Magazine Journal intime

Pour la grève

Publié le 07 février 2009 par Alainlecomte

Il y a belle lurette que je ne me suis pas mis en grève… Dans mon métier d’enseignant-chercheur, la grève a des chances d’apparaître comme inutile (de toutes façons, on travaille), et nuisible aux intérêts des étudiants. Une grève d’une journée, comme il y en eut beaucoup de proposées dans des mots d’ordre du passé, apparaît comme de peu d’intérêt : tout dépend des jours où l’on enseigne. Qui plus est, l’administration rectorale est souvent incapable de ou réticente à répertorier les grévistes (les pourcentages annoncés par le gouvernement sont alors totalement fantaisistes)…

Il est pourtant des cas où l’on ne peut faire autrement que se déclarer en grève, haut et fort. La réforme Pécresse est un de ces cas, aggravé par le scandale du discours du 22 janvier, prononcé par le Timonier national, portant démolition du CNRS et insultes à ses personnels.
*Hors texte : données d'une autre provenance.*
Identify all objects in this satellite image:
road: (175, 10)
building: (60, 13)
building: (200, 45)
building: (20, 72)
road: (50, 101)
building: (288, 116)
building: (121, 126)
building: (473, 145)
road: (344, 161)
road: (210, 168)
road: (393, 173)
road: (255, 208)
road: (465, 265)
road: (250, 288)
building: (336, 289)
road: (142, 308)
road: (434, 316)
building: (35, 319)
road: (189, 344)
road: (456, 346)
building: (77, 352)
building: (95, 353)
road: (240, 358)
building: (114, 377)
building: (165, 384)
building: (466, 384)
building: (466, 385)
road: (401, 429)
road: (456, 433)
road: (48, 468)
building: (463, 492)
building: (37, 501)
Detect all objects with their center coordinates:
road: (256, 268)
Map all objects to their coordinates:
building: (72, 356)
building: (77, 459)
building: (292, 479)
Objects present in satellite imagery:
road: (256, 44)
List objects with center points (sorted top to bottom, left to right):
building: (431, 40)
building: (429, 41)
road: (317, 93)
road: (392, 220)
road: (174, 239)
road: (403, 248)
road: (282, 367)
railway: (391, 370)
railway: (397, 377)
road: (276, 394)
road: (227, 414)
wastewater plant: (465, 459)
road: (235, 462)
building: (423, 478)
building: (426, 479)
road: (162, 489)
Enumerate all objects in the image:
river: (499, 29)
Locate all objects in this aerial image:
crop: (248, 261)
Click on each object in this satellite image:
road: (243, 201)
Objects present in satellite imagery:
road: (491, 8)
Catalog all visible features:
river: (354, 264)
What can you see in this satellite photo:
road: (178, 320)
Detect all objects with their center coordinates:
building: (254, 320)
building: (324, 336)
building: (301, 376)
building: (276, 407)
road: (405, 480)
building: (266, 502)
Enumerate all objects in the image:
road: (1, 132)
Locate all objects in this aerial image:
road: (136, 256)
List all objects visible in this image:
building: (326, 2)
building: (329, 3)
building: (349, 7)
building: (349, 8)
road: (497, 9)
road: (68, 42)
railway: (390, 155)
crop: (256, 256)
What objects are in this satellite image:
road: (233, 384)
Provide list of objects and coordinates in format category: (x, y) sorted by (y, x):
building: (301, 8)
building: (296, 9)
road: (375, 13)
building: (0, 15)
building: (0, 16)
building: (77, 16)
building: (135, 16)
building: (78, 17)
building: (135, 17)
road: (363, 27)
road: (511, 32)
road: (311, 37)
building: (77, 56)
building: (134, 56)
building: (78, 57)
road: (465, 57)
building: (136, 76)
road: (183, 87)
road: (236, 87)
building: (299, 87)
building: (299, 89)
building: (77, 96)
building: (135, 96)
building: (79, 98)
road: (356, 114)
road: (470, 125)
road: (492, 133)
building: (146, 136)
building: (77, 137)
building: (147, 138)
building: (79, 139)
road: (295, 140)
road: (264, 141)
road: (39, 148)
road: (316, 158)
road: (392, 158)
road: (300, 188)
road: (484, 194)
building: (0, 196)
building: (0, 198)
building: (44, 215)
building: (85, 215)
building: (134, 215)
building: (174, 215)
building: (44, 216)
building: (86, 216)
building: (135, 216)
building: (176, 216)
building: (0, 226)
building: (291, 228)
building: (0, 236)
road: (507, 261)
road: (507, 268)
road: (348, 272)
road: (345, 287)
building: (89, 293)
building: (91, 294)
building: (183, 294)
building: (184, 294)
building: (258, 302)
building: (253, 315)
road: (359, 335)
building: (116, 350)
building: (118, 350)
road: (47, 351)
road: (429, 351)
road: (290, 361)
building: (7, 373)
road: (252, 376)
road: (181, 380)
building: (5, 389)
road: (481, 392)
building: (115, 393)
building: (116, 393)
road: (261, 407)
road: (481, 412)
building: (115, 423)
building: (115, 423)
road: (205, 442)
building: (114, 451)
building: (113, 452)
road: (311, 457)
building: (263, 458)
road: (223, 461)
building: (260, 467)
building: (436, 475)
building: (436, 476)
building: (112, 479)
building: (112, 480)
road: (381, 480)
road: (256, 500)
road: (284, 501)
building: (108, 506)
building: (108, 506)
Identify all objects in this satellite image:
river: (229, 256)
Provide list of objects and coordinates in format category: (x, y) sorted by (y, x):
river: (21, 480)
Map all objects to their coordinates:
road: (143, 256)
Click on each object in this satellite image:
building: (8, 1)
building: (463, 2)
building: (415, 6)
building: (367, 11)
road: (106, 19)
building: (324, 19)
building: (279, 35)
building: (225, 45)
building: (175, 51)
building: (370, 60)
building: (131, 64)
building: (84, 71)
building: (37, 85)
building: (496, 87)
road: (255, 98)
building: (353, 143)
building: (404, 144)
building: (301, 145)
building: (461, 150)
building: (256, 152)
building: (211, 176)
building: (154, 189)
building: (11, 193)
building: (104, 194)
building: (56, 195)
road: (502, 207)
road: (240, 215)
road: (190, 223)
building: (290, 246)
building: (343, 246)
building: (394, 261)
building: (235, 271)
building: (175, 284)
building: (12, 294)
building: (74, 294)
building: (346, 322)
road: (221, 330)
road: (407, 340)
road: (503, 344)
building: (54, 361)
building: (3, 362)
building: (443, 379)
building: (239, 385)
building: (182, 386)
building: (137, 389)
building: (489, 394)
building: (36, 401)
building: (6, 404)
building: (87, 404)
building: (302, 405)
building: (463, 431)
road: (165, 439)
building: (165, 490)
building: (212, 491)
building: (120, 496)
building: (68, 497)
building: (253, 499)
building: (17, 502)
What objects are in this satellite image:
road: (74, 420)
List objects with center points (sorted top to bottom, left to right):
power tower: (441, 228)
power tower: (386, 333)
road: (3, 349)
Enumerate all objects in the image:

Je vois bien sûr (malgré la distance) la manière dont la question est traitée par beaucoup de médias (télévisions ou journaux) : les enseignants-chercheurs seraient mécontents de « l’accroissement des charges d’enseignement qu’ils subiront ». Vue de cette façon, la question se ramène à une vulgaire mobilisation corporatiste, et on entend déjà les réactions « dans l’opinion » (« ils ne veulent rien faire »). Or, la question est beaucoup plus fondamentale.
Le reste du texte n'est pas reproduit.